Por la ventana se veía corretear en el fondo a la pequeña hija y Guchi no pudo
reprimir el recuerdo de las lejanas tardes de juegos con sus hermanos.
De la conversación entre los adultos surgió
una cuasi confesión de los anfitriones: su hija les había relatado muchas veces
que hablaba con “la abuelita” y les
describía a una señora viejita, canosa, con el pelo hacia atrás, con nariz
delgada pero notoria… Ellos no veían ni oían a nadie, sólo a su hijita en
entretenida conversación con alguien invisible e inaudible.
Pero un día su mamá pudo verla: era una
anciana como la que describía la pequeña; también vestía un saquito de lana
marroncito prendido con botones y caminaba por la casa con un paso corto pero
apurado.
Guchi no pudo menos que preguntar en qué
lugar de la casa la había visto la nena. Se quedó sin aliento cuando le dijeron
en cuál habitación: la misma en la que otrora dormía su abuela Irene, la de cabello
albo peinado hacia atrás, y su nariz filosa y levemente saltona quien de entre
casa usaba, habitualmente, un saco tejido color beige con botoncitos asomando
por los ojales y caminaba con paso corto pero apurado aunque no fuera a ninguna
parte.
Los padres de la nena dijeron que ella no
se había sentido alterada tras las conversaciones con la abuelita, así que no se preocuparon. Más aún, la mamá agregó que
para ella era una tranquilidad saber que no se quedaba sola cuando su esposo no
estaba. De alguna manera se sentía acompañada.

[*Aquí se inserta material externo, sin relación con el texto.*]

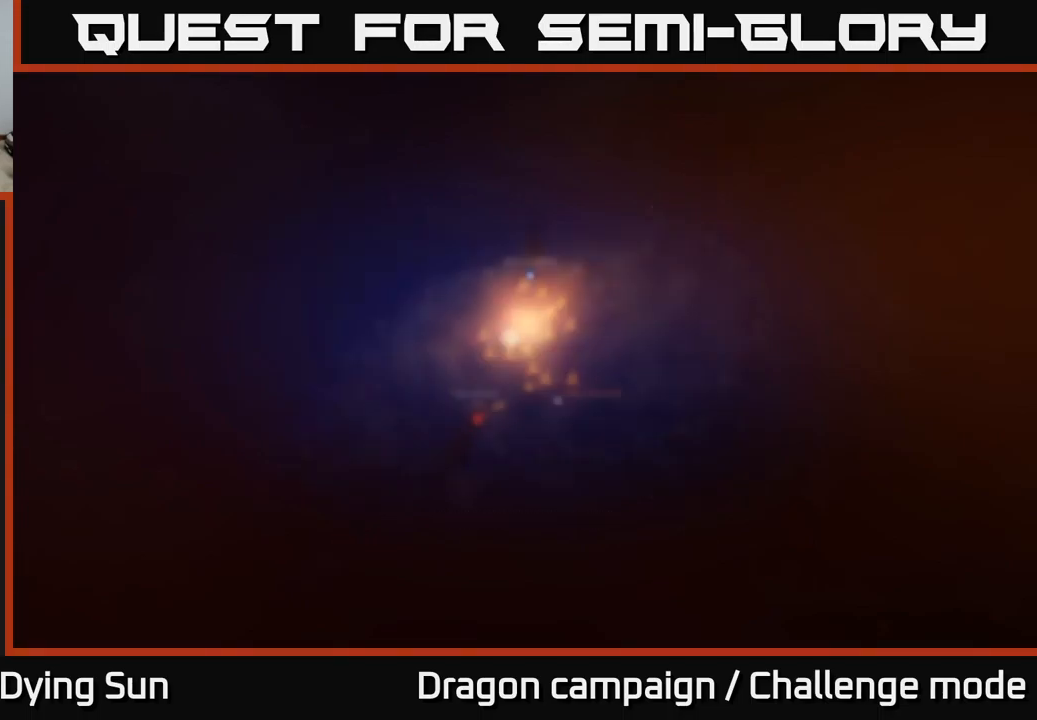
Gameplay with a controller (Xbox layout); each line is a JSON object with the inputs held at the frame after it. "events" lists button and stick changes between this image and that frame as [ms after this image, input, new state], when the widget could be followed in between.
{"buttons": [], "left_stick": "center", "right_stick": "center", "events": [[17, "A", "down"], [67, "A", "up"]]}
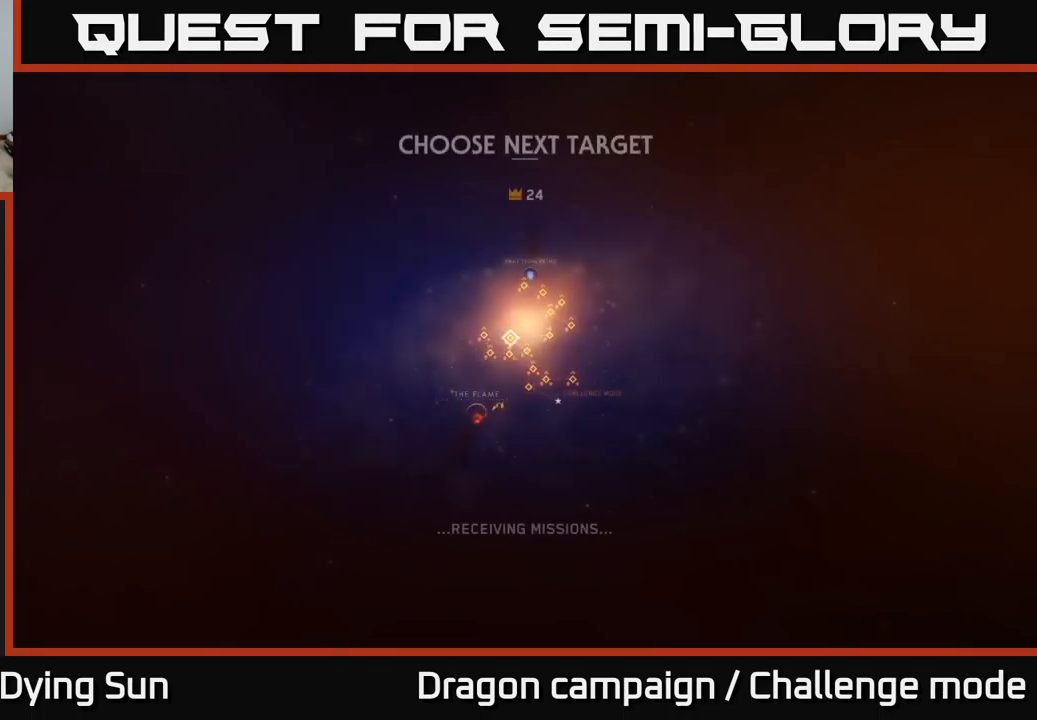
{"buttons": [], "left_stick": "center", "right_stick": "center", "events": []}
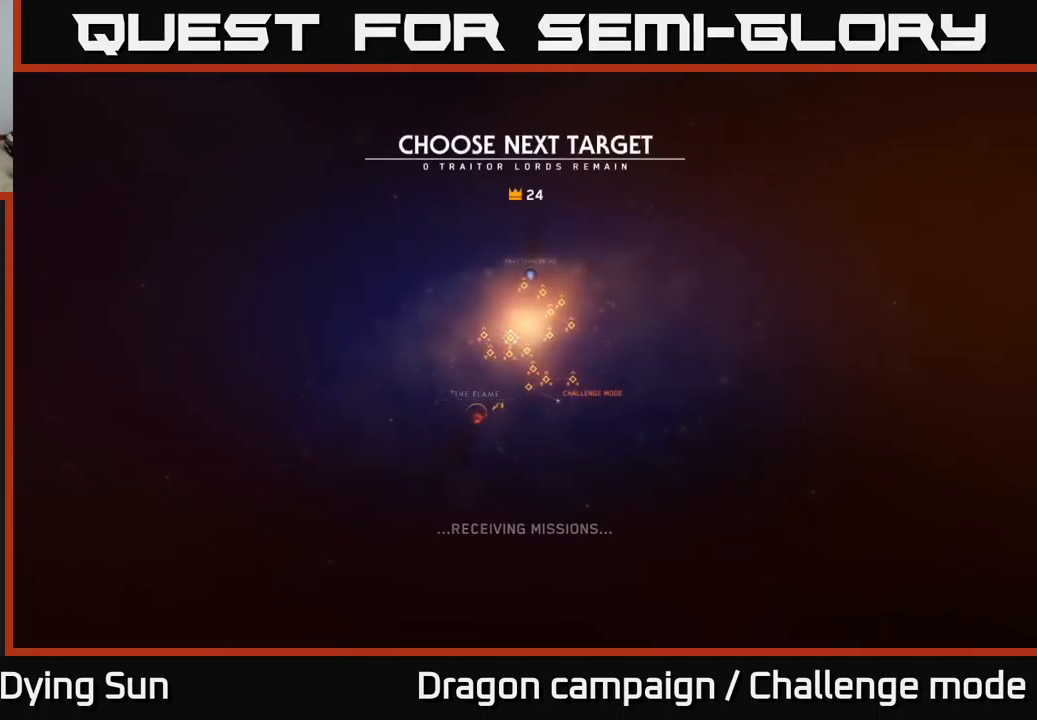
{"buttons": [], "left_stick": "center", "right_stick": "center", "events": []}
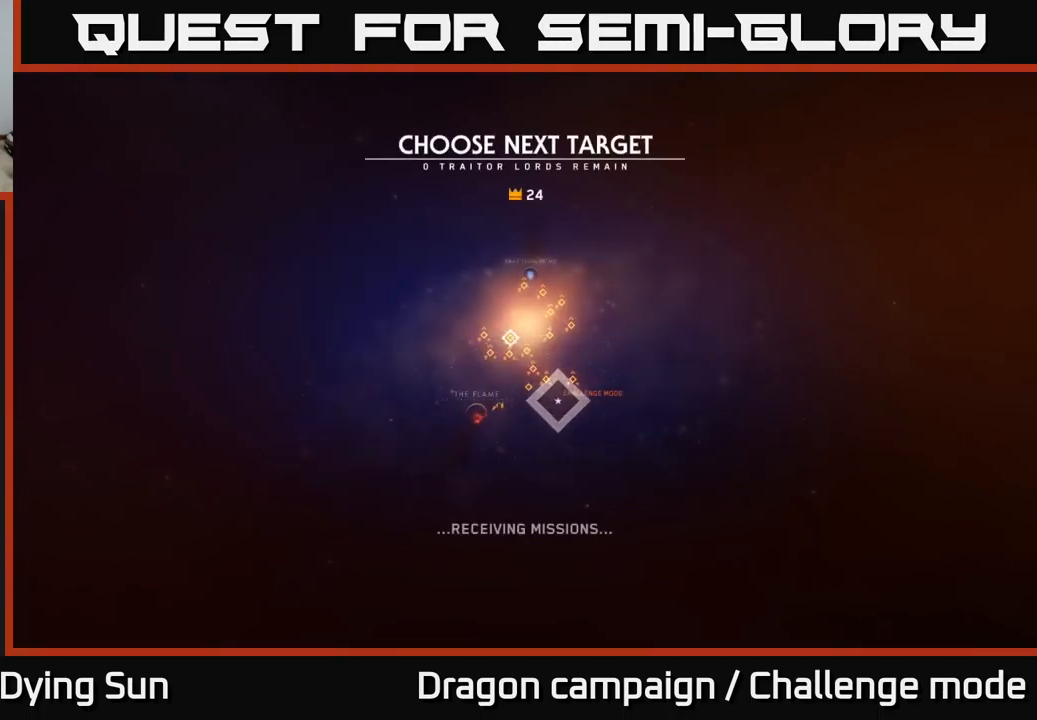
{"buttons": [], "left_stick": "center", "right_stick": "center", "events": [[117, "left_stick", "right"], [317, "left_stick", "center"]]}
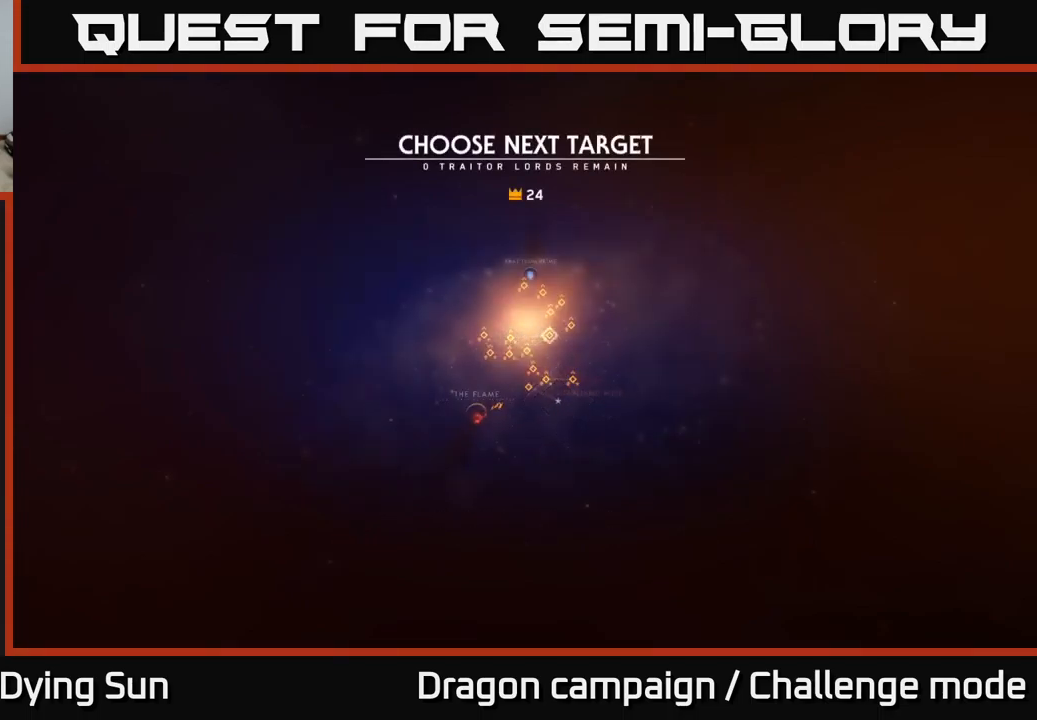
{"buttons": [], "left_stick": "center", "right_stick": "center", "events": []}
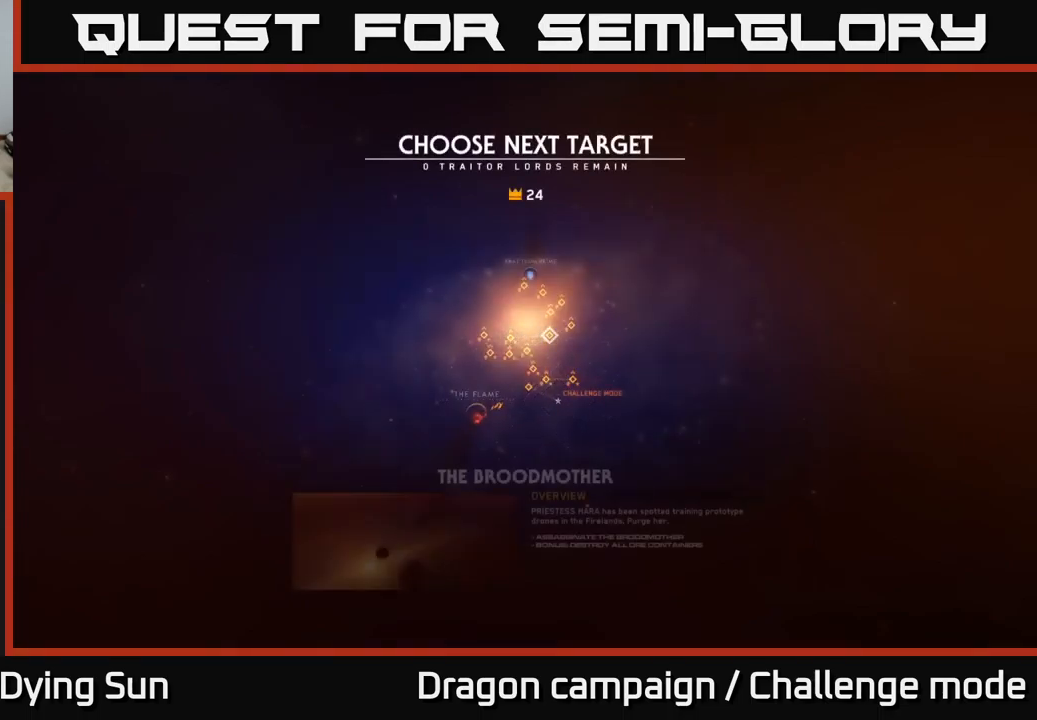
{"buttons": [], "left_stick": "center", "right_stick": "center", "events": []}
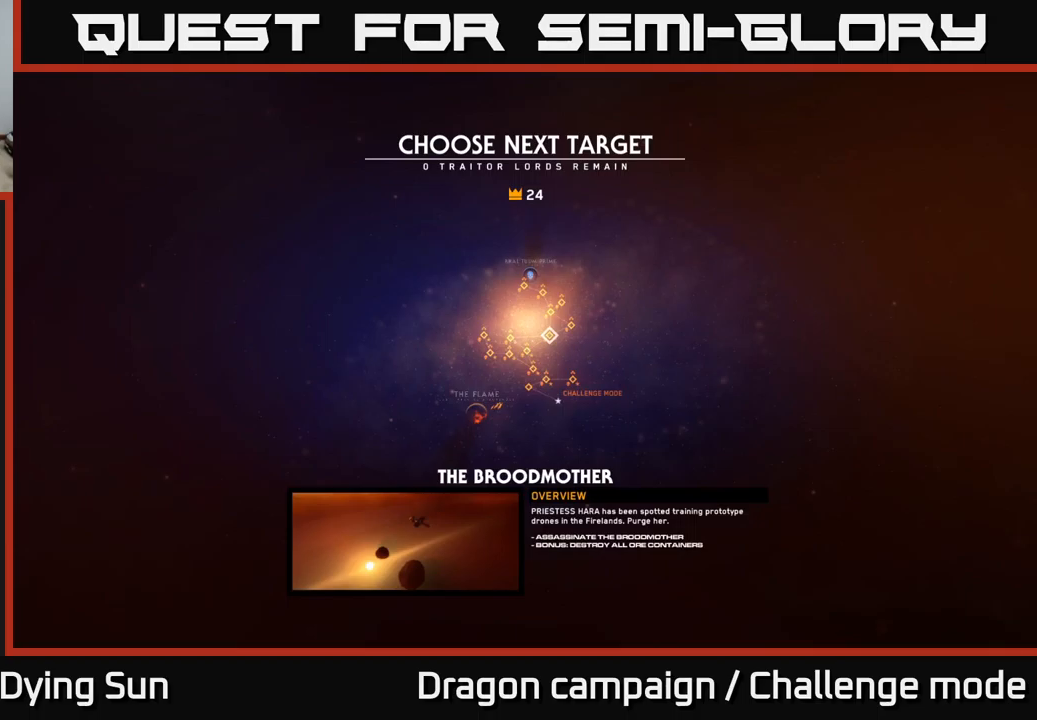
{"buttons": [], "left_stick": "center", "right_stick": "center", "events": [[200, "A", "down"], [267, "A", "up"]]}
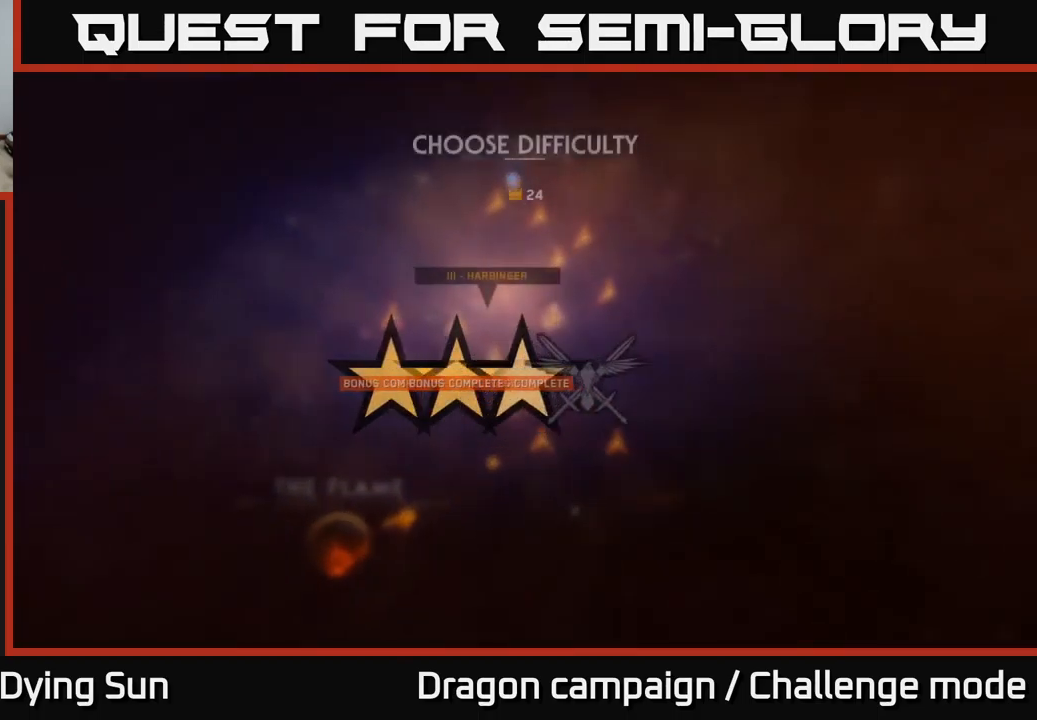
{"buttons": [], "left_stick": "right", "right_stick": "center", "events": [[417, "left_stick", "right"]]}
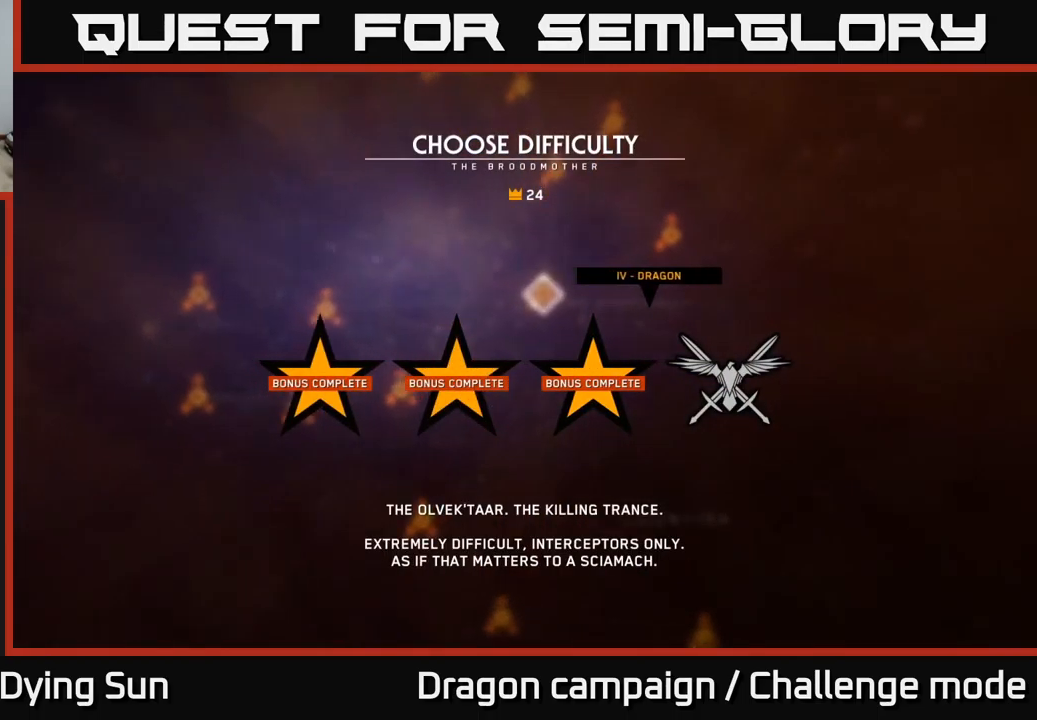
{"buttons": [], "left_stick": "center", "right_stick": "center", "events": [[100, "left_stick", "center"], [184, "A", "down"], [234, "A", "up"]]}
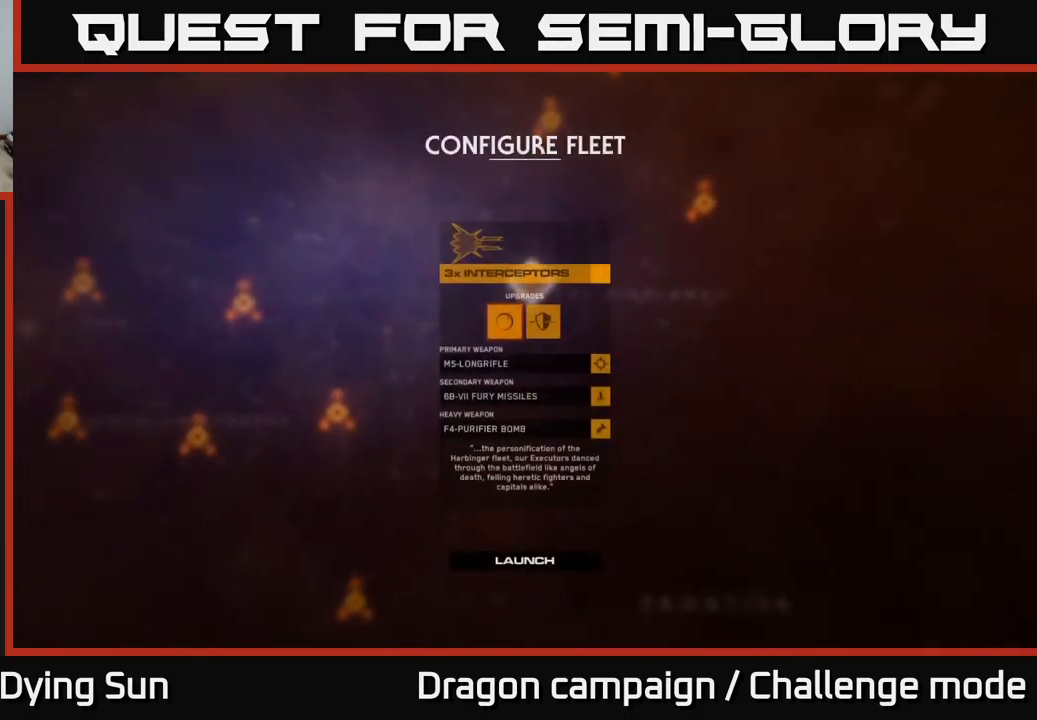
{"buttons": [], "left_stick": "down", "right_stick": "center", "events": [[500, "left_stick", "down"]]}
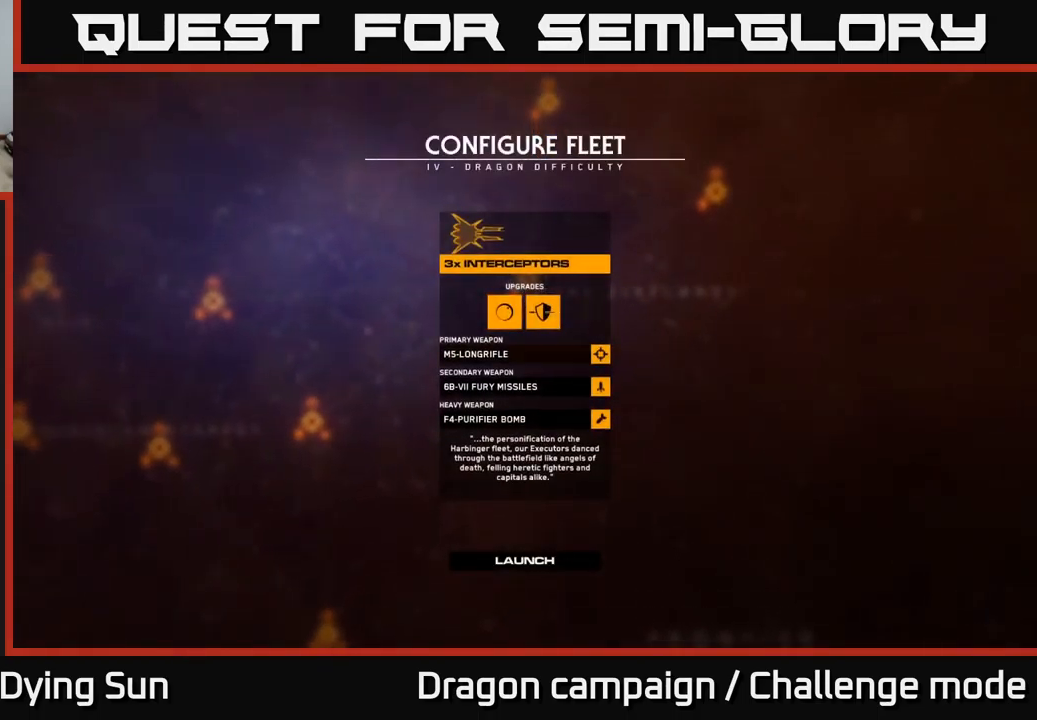
{"buttons": [], "left_stick": "down-left", "right_stick": "center", "events": [[134, "left_stick", "center"], [217, "left_stick", "down-left"], [350, "left_stick", "center"], [450, "left_stick", "down-left"]]}
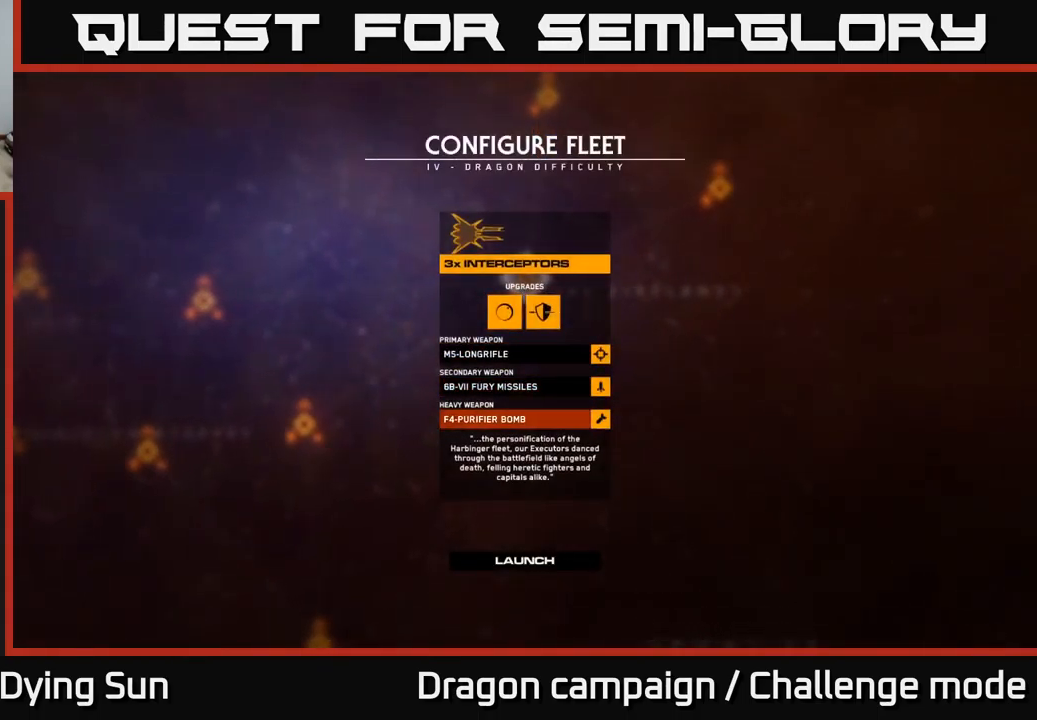
{"buttons": [], "left_stick": "center", "right_stick": "center", "events": [[100, "left_stick", "center"], [200, "left_stick", "down"], [317, "left_stick", "center"], [334, "A", "down"], [384, "A", "up"]]}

Debe ser que doña Irene Guchi añora aún los
tiempos de la Pellegrini de barriales y faroles apagados, aferrada quizás al
estigma familiar de abrir las puertas de la casa a todo el que llegue a ella;
de atenderlo, de reconfortarlo, de brindarle todo lo poco que siempre habitaba
las alacenas pero también todo lo mucho que rebosaba de sus corazones. Su alma escapó
del camión de mudanzas y se quedó en la casa provocando al alma de su consuegra
Ana buscándose mutuamente motivos para pelear. O tal vez eligió perpetuar el
pacto de amistad entre su hijo y Mingo de mudarse para siempre a City Bell
antes de hacer un moño con la última hebra de aquel carretel de hilo de atar
paquetes.
Vaya uno a saber. Los que tenemos el alma
envuelta en un cuerpo no entendemos mucho de esas cosas.